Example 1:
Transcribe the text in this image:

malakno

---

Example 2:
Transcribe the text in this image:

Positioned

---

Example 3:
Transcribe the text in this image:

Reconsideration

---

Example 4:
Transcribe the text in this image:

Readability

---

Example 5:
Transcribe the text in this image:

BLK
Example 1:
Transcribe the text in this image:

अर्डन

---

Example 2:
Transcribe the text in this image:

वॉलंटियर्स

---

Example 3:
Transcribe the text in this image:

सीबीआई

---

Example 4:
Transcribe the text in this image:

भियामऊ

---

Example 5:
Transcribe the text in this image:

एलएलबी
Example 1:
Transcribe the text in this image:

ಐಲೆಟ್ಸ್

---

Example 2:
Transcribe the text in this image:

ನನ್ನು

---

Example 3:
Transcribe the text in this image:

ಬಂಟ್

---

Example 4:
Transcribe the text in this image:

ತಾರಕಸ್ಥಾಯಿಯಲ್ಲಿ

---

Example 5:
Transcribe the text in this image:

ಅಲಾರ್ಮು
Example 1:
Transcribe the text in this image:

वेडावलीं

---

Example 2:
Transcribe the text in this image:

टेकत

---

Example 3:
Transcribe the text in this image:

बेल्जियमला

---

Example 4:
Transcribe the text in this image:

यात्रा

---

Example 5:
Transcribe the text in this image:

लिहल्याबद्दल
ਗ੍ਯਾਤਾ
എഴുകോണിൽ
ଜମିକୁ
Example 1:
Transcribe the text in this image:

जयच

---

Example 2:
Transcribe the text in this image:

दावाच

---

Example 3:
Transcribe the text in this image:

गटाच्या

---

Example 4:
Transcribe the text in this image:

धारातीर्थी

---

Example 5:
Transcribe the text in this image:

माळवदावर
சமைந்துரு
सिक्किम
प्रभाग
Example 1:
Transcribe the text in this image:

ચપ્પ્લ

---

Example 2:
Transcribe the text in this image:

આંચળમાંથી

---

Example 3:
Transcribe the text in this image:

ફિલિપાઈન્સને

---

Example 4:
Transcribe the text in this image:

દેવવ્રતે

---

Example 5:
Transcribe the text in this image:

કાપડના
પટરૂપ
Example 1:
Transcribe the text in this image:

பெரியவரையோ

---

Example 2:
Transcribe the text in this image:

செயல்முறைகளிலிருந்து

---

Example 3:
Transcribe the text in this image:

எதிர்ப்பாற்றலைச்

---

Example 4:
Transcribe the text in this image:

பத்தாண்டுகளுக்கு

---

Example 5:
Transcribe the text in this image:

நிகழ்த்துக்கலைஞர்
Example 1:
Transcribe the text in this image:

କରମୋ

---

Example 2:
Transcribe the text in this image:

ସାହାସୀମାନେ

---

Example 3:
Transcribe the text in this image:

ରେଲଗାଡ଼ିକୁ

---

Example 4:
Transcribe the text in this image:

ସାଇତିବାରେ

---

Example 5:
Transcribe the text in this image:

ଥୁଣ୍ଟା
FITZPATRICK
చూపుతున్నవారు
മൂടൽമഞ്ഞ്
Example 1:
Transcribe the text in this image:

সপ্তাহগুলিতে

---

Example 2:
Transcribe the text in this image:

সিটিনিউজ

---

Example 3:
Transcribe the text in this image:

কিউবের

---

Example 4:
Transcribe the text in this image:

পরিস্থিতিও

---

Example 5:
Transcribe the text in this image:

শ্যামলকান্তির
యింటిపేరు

★ ★ ★ ★

**How to complete this task**
The answer should be an exact reproduction of all the entries.

**Response below**
Example 1:
Transcribe the text in this image:

malakno

---

Example 2:
Transcribe the text in this image:

Positioned

---

Example 3:
Transcribe the text in this image:

Reconsideration

---

Example 4:
Transcribe the text in this image:

Readability

---

Example 5:
Transcribe the text in this image:

BLK
Example 1:
Transcribe the text in this image:

अर्डन

---

Example 2:
Transcribe the text in this image:

वॉलंटियर्स

---

Example 3:
Transcribe the text in this image:

सीबीआई

---

Example 4:
Transcribe the text in this image:

भियामऊ

---

Example 5:
Transcribe the text in this image:

एलएलबी
Example 1:
Transcribe the text in this image:

ಐಲೆಟ್ಸ್

---

Example 2:
Transcribe the text in this image:

ನನ್ನು

---

Example 3:
Transcribe the text in this image:

ಬಂಟ್

---

Example 4:
Transcribe the text in this image:

ತಾರಕಸ್ಥಾಯಿಯಲ್ಲಿ

---

Example 5:
Transcribe the text in this image:

ಅಲಾರ್ಮು
Example 1:
Transcribe the text in this image:

वेडावलीं

---

Example 2:
Transcribe the text in this image:

टेकत

---

Example 3:
Transcribe the text in this image:

बेल्जियमला

---

Example 4:
Transcribe the text in this image:

यात्रा

---

Example 5:
Transcribe the text in this image:

लिहल्याबद्दल
ਗ੍ਯਾਤਾ
എഴുകോണിൽ
ଜମିକୁ
Example 1:
Transcribe the text in this image:

जयच

---

Example 2:
Transcribe the text in this image:

दावाच

---

Example 3:
Transcribe the text in this image:

गटाच्या

---

Example 4:
Transcribe the text in this image:

धारातीर्थी

---

Example 5:
Transcribe the text in this image:

माळवदावर
சமைந்துரு
सिक्किम
प्रभाग
Example 1:
Transcribe the text in this image:

ચપ્પ્લ

---

Example 2:
Transcribe the text in this image:

આંચળમાંથી

---

Example 3:
Transcribe the text in this image:

ફિલિપાઈન્સને

---

Example 4:
Transcribe the text in this image:

દેવવ્રતે

---

Example 5:
Transcribe the text in this image:

કાપડના
પટરૂપ
Example 1:
Transcribe the text in this image:

பெரியவரையோ

---

Example 2:
Transcribe the text in this image:

செயல்முறைகளிலிருந்து

---

Example 3:
Transcribe the text in this image:

எதிர்ப்பாற்றலைச்

---

Example 4:
Transcribe the text in this image:

பத்தாண்டுகளுக்கு

---

Example 5:
Transcribe the text in this image:

நிகழ்த்துக்கலைஞர்
Example 1:
Transcribe the text in this image:

କରମୋ

---

Example 2:
Transcribe the text in this image:

ସାହାସୀମାନେ

---

Example 3:
Transcribe the text in this image:

ରେଲଗାଡ଼ିକୁ

---

Example 4:
Transcribe the text in this image:

ସାଇତିବାରେ

---

Example 5:
Transcribe the text in this image:

ଥୁଣ୍ଟା
FITZPATRICK
చూపుతున్నవారు
മൂടൽമഞ്ഞ്
Example 1:
Transcribe the text in this image:

সপ্তাহগুলিতে

---

Example 2:
Transcribe the text in this image:

সিটিনিউজ

---

Example 3:
Transcribe the text in this image:

কিউবের

---

Example 4:
Transcribe the text in this image:

পরিস্থিতিও

---

Example 5:
Transcribe the text in this image:

শ্যামলকান্তির
యింటిపేరు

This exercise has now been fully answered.